Notes on adding a post-quantum signature path to a Bitcoin-derived protocol

[jwlcore]

This is an experimental effort based on a Bitcoin-derived codebase.

The goal is not to replace Bitcoin or alter its existing cryptographic rules,
but to introduce an additional post-quantum signature verification path at the
consensus level.

The approach is modular:

- Legacy ECDSA/secp256k1 remains untouched and continues to validate historical
  data and legacy outputs.
- A new script opcode introduces post-quantum signature verification (currently
  Dilithium-based) as a separate consensus path.
- The scriptPubKey explicitly determines which verification path is used, so
  there is no ambiguity for nodes.

Post-quantum signatures are intended to become the default for newly created
outputs over time, while legacy cryptography remains only for compatibility.
No hard cutoff, no forced migration.

At the current stage:
- The post-quantum opcode is integrated into the script engine.
- Deterministic consensus tests are passing.
- There is no mining, no release, and no economic activity yet.

This post is not an announcement and not a proposal for deployment.
It is shared to explain the design and to invite technical discussion
around consensus safety, script semantics, and long-term maintainability.

[jwlcore]

For clarity, here is a screenshot of the current build and test output.

The post-quantum opcode is compiled as part of the codebase and exercised
through deterministic script-level tests.

No claims beyond that — just showing the current state of the implementation.

https://ibb.co/MDWqFPjw
https://ibb.co/1tWRCwjB

We have completed the most important consensus part for MVP PQCHECKSIG in pre-tapscript:
EvalPQChecksigPreTapscript(...) it already exists and does:
FindAndDelete for BASE
empty-sig → success=false
calls checker.CheckPQSignature(...)
NULLFAIL does not fix specific errors
  GenericTransactionSignatureChecker<T>::CheckPQSignature(...) now:
gives SCRIPT_ERR_PUBKEYTYPE if the pubkey is the wrong size
  gives SCRIPT_ERR_SIG_DER if the sig is the wrong size
  considers SignatureHash(...) consensus
calls PQ_Verify(...)

And the tests confirmed it: “6 test cases passed”

[BattleDog]

Keeping legacy secp256k1 untouched, and making the scriptPubKey unambiguously pick the verification path does indeed avoid whole class of consensus footguns and node confusion, that's good.

The stuff I'd be paranoid about next is the "how do we stop this from becoming a cheap DoS primitive" path. Dilithium sigs/keys are chunky and verification isn't free, so you'll want really strict size/format checks before you even touch PQ_Verify, plus clear limits in consensus/policy so someone can't spam borderline-valid blobs that are expensive to reject.

Just a small insight from me, hopefully to keep you going on the right path 

[jwlcore]

Keeping legacy secp256k1 untouched, and making the scriptPubKey unambiguously pick the verification path does indeed avoid whole class of consensus footguns and node confusion, that's good.

The stuff I'd be paranoid about next is the "how do we stop this from becoming a cheap DoS primitive" path. Dilithium sigs/keys are chunky and verification isn't free, so you'll want really strict size/format checks before you even touch PQ_Verify, plus clear limits in consensus/policy so someone can't spam borderline-valid blobs that are expensive to reject.

Just a small insight from me, hopefully to keep you going on the right path 

Thanks that’s exactly the class of issues I’m focusing on next.

The current goal was to make the verification path explicit and deterministic first, without touching legacy secp256k1, precisely to avoid cross-path confusion.

DoS surface from large PQ objects is well understood.
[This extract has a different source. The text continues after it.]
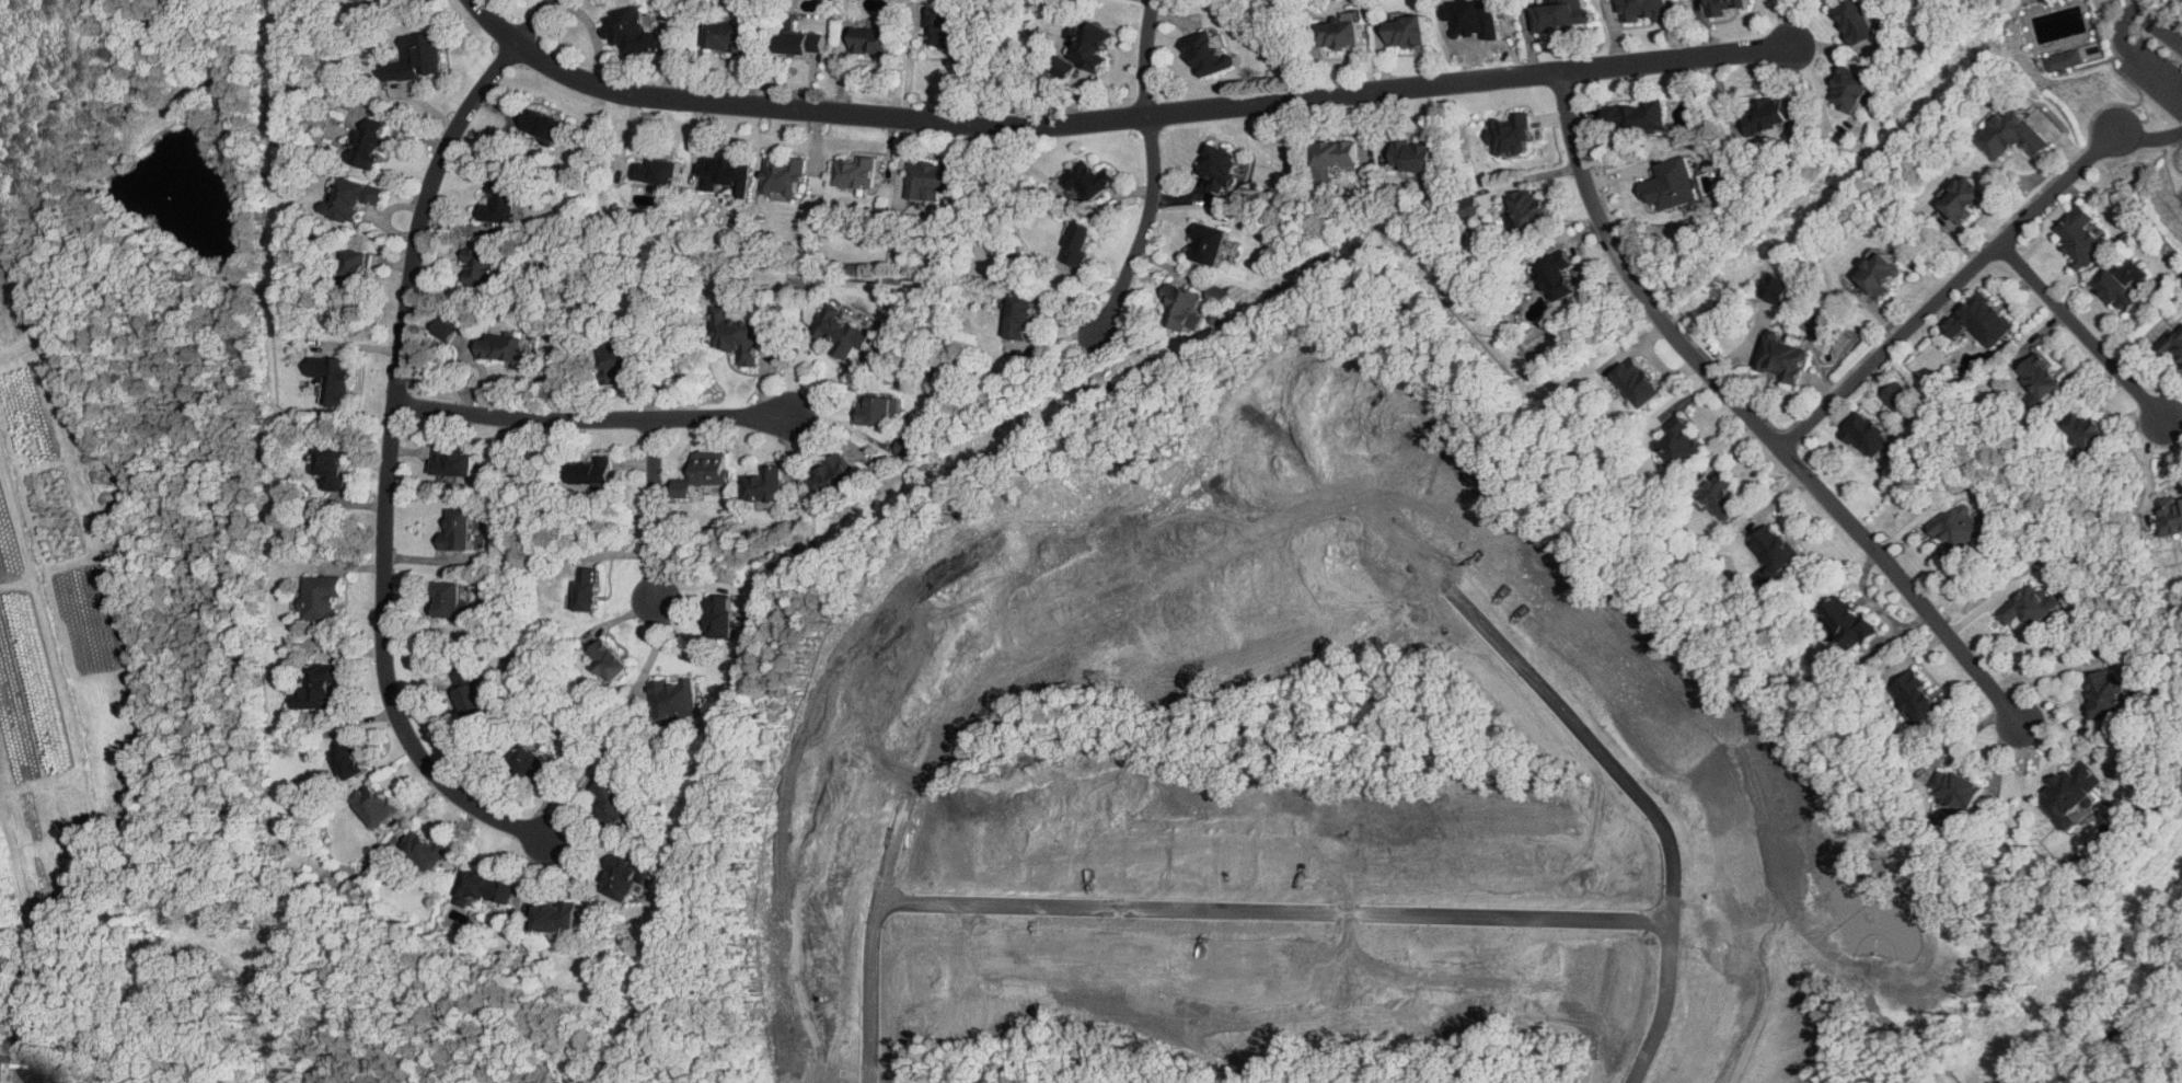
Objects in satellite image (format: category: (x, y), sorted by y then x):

The plan is to enforce strict size and format validation before PQ_Verify is ever reached, so malformed or borderline inputs are rejected in constant time.

In addition, explicit limits are being introduced at both consensus and policy level (max sig size, max pubkey size, script element limits), so verification cost is bounded and predictable.

Optimizing representation and moving heavy data out of the base path is intentionally deferred to a dedicated witness-style upgrade, once the base PQ consensus rules are fully hardened.

Appreciate the insight this is exactly the direction the design is heading.

[MusicLand]

dilithium signatures are huge compared to ecdsa though right, i wonder how this would affect the fees and the block size if everyone starts using them suddenly

[jwlcore]

dilithium signatures are huge compared to ecdsa though right, i wonder how this would affect the fees and the block size if everyone starts using them suddenly

Yes, Dilithium signatures are significantly larger than ECDSA.

In the current base-script integration this naturally means higher absolute fees, since fees are still calculated per byte and block space is limited. This is intentional for the initial phase, as it makes the cost explicit and discourages sudden mass usage before the system is fully optimized.

This is not the final design. A witness-style upgrade is planned to move heavy signature data out of the base transaction structure and introduce proper weight-based accounting, similar to how SegWit addressed the same issue for ECDSA.

The current focus is correctness and deterministic consensus. Size and fee efficiency are treated as a separate, subsequent step.